Allen, whose work on his American Biographical and Historical Dictionary made him a scholar in genealogy, wrote Webster about his family history. Webster responded. Autograph letter signed, New Haven, August 25, 1835, to Allen. “In reply to your letters of the 3rd instant, I would inform you that I have minutes of my family taken from the records of the town of Hartford and of the probate office. I am not descended from any person the name of Hopkinson. But Jonathan Webster, son of Robert and Grandson of John, the Colonial Governor, married Dorcas Hopkinson in 1681. So that in 1689 when Stephen Hopkins died, his daughter was Dorcas Webster.

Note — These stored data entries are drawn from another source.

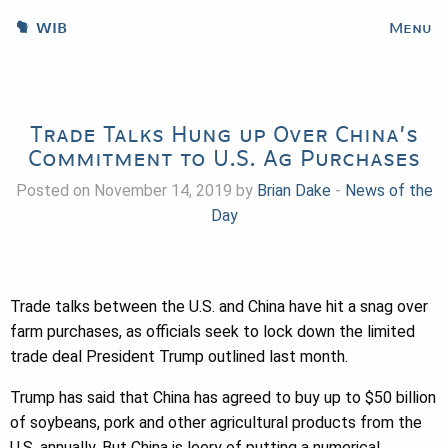
WIB
Menu
Trade Talks Hung up Over China’s
Commitment to U.S. Ag Purchases
Posted on November 14, 2019 by
Brian Dake
-
News of the
Day
Trade talks between the U.S. and China have hit a snag over
farm purchases, as officials seek to lock down the limited
trade deal President Trump outlined last month.
Trump has said that China has agreed to buy up to $50 billion
of soybeans, pork and other agricultural products from the
U.S. annually. But China is leery of putting a numerical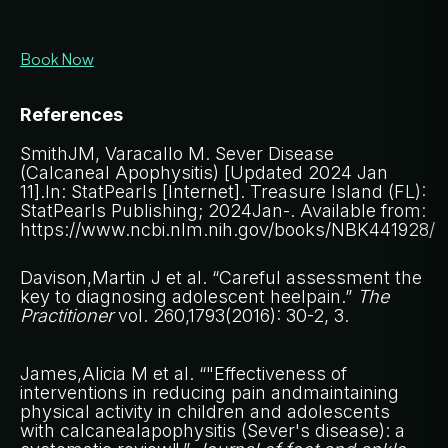
Book Now
References
SmithJM, Varacallo M. Sever Disease
(Calcaneal Apophysitis) [Updated 2024 Jan
11].In: StatPearls [Internet]. Treasure Island (FL):
StatPearls Publishing; 2024Jan-. Available from:
https://www.ncbi.nlm.nih.gov/books/NBK441928/
Davison,Martin J et al. “Careful assessment the
key to diagnosing adolescent heelpain.”
The
Practitioner
vol. 260,1793(2016): 30-2, 3.
James,Alicia M et al. “"Effectiveness of
interventions in reducing pain andmaintaining
physical activity in children and adolescents
with calcanealapophysitis (Sever's disease): a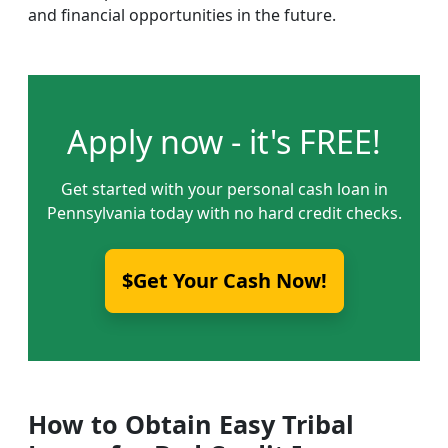
and financial opportunities in the future.
Apply now - it's FREE!
Get started with your personal cash loan in
Pennsylvania today with no hard credit checks.
$Get Your Cash Now!
How to Obtain Easy Tribal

“The genealogy of the family is: John Webster, one of the first settlers of Hartford, and for a series of years magistrate and afterwards deputy governor in 1655 and governor in 1656. He with his sons Robert Thomas and William and a company removed to Hadley, written in the records of Hadleigh, in 1659 or 1660 – where he died. I have erected a monument to his memory in Hadley Church yard and burying ground. Robert, son of John, returned to Connecticut. His His sons were John 2hd, Jonathan, Samuel, Robert, Joseph and William . John 2nd, son of Robert, had several children, among whom was Daniel, my grandfather, whom I remember.

“There was Stephen Hopkins in West Hartford, who lived half a mile from my father, who was probably a grandson of Stephen, who died in 1689. He left a son, who died several years ago, but having left West Hartford many hears ago, I know not where his descendants are.”

Interestingly, being descended from Governor John Webster, Noah shares descent with such notables as Emily Dickinson, William Faulkner, Rutherford B.. Hayes, Katherine Hepburn, and Janis Joplin.